Now that the Panel’s report is out and some of the major recommendations appear to be not in favor of the disgruntled staff, those who illegally demonstrated and blocked public access and their supporters are now suggesting that the large size of the striking staff warrants that they stay and the Managing Director to be dismissed or transferred, among other unreasonable demands.
In fact, the release of the Panel’s report has resulted in the disgruntled staff upping the ante by addressing a letter to the Director General of the State Intelligence Service urging him to use his “honorable office and position [
Whatever their motivation, their insistence on elevating a purely managerial/business matter into a national security issue by a handful of disgruntled staff and their supporters is a matter of grave concern because their behavior is a mark of an unhinged group whose bizarre behavior must be checked and, those found to have broken the law, disciplined as recommended by the SSHFC Panel.
Kebba Touray’s letter justifies our concern at the presence of the Chief of Defense Staff, the Director General of the State Intelligence Service and the Inspector General of Police at SSHFC headquarters to plead with striking staff members who were blocking public access and thus breaking the law.

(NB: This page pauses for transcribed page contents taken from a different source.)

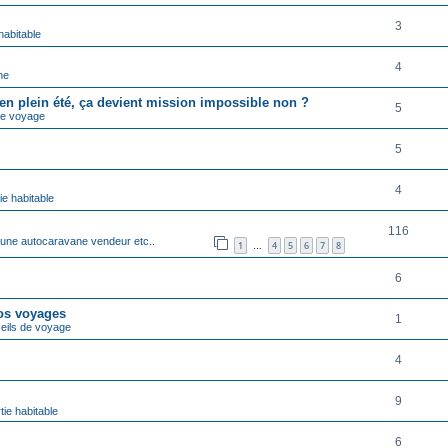
3
habitable
4
ne
e en plein été, ça devient mission impossible non ?
5
de voyage
5
4
ie habitable
116
une autocaravane vendeur etc..
1
4
5
6
7
8
…
6
os voyages
1
eils de voyage
4
9
tie habitable
6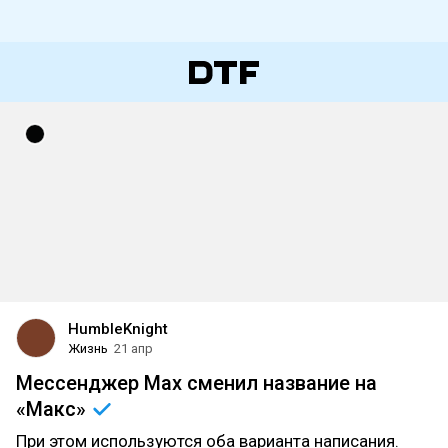
HumbleKnight
Жизнь
21 апр
Мессенджер Max сменил название на
«Макс»
При этом используются оба варианта написания.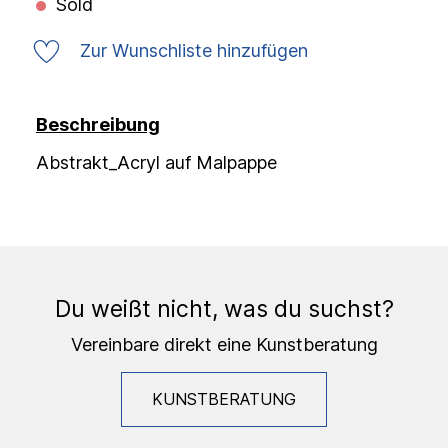
Sold
Zur Wunschliste hinzufügen
Beschreibung
Abstrakt_Acryl auf Malpappe
Du weißt nicht, was du suchst?
Vereinbare direkt eine Kunstberatung
KUNSTBERATUNG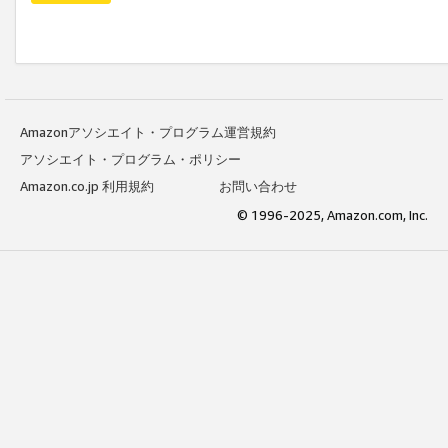
Amazonアソシエイト・プログラム運営規約
アソシエイト・プログラム・ポリシー
Amazon.co.jp 利用規約
お問い合わせ
© 1996-2025, Amazon.com, Inc.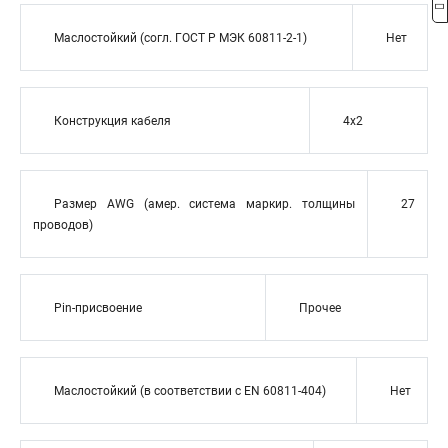
Маслостойкий (согл. ГОСТ Р МЭК 60811-2-1)
Нет
Конструкция кабеля
4x2
Размер AWG (амер. система маркир. толщины
27
проводов)
Pin-присвоение
Прочее
Маслостойкий (в соответствии с EN 60811-404)
Нет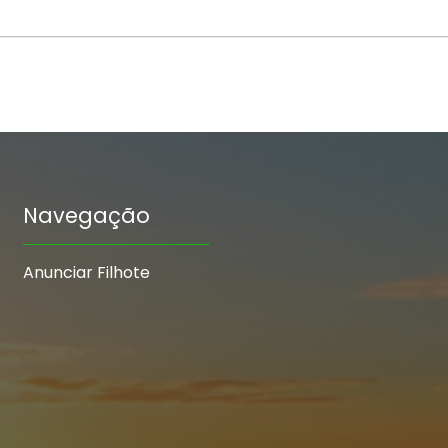
Navegação
Anunciar Filhote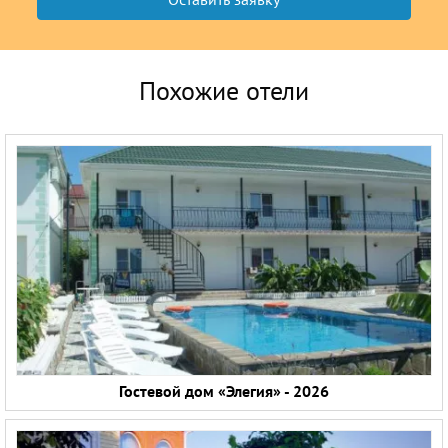
Похожие отели
Гостевой дом «Элегия» - 2026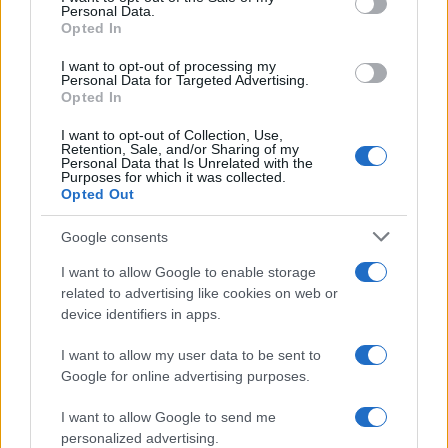
Personal Data.
Opted In
I want to opt-out of processing my
Personal Data for Targeted Advertising.
Opted In
I want to opt-out of Collection, Use,
Retention, Sale, and/or Sharing of my
Personal Data that Is Unrelated with the
Purposes for which it was collected.
Opted Out
Google consents
I want to allow Google to enable storage
related to advertising like cookies on web or
device identifiers in apps.
I want to allow my user data to be sent to
Google for online advertising purposes.
I want to allow Google to send me
personalized advertising.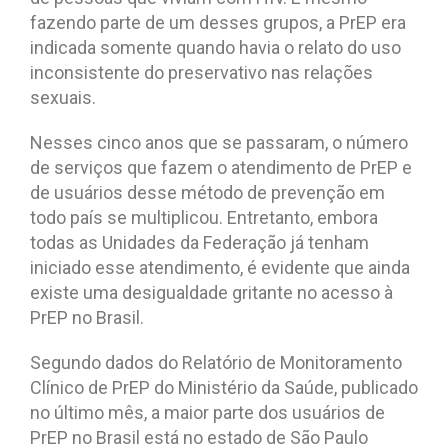
fazendo parte de um desses grupos, a PrEP era
indicada somente quando havia o relato do uso
inconsistente do preservativo nas relações
sexuais.
Nesses cinco anos que se passaram, o número
de serviços que fazem o atendimento de PrEP e
de usuários desse método de prevenção em
todo país se multiplicou. Entretanto, embora
todas as Unidades da Federação já tenham
iniciado esse atendimento, é evidente que ainda
existe uma desigualdade gritante no acesso à
PrEP no Brasil.
Segundo dados do Relatório de Monitoramento
Clínico de PrEP do Ministério da Saúde, publicado
no último mês, a maior parte dos usuários de
PrEP no Brasil está no estado de São Paulo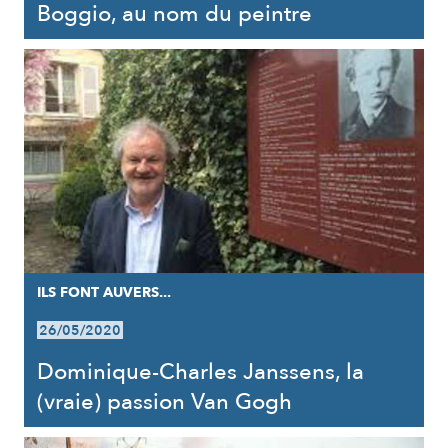
Boggio, au nom du peintre
ILS FONT AUVERS...
26/05/2020
Dominique-Charles Janssens, la
(vraie) passion Van Gogh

By their mere presence at what amounted to an industrial dispute, these service chiefs were inadvertently elevating a civil into a military/security matter. The Barrow administration is not a military administration. We must therefore keep the military and the security services out of law enforcement and civil matters.
That said, and in moving forward, we must be cognizant of the fact that the primary mission of the corporation is not to pamper the staff but to deliver on the social contract it entered into with its client. The corporation primary obligation is to the pensioners and not to corporate staff, a message that must be clearly and firmly delivered to every employee of the corporation – from the Managing Director to the office cleaner.
Since the striking employees and their supporters have been touting their number – about 200+ – despite the fact that less than a dozen took part in the demonstrations, we need to also show the number of people whose lives are also impacted in a much more profound manner: –
The Pension Fund comprising of largely parastatals has an active employer membership of about 58 and 113,600 employee membership, meaning that 58 businesses (private and parastatal entities), a very significant number, by Gambian standards, are contributing towards the retirement benefits of 5% of the 2 million Gambians.
The Provident Fund, comprising of mainly private sector companies, has just over 5,100 active employer membership with 123,000 employees.
The Industrial Injuries Compensation Fund is made up of Parastatals, Private Sector and Security Services with an active employee membership of 153,000. This figure represents a consolidation of the membership of the Pension and Provident Funds plus the Security Forces. In addition to these number, there are roughly 3,000 active pensioners, bringing the total sum of direct beneficiaries and their dependents to : 153,000 + 3,000 =156,000 x 3 = 468,000
If we assume that there are 3 dependents for every employee members, given that the employees are relatively young, 468,000 or roughly half a million Gambian lives are profoundly affected and inextricably linked to the financial well-being of SSHFC which, in turn, is dependent on how the corporation is managed. The number of a handful of disgruntled striking staffers pails when compared to over 400,000 Gambians and their dependents whose lives could be affected by staff disruptions or mismanagement of the resources of the Social Security and Housing Finance Corporation.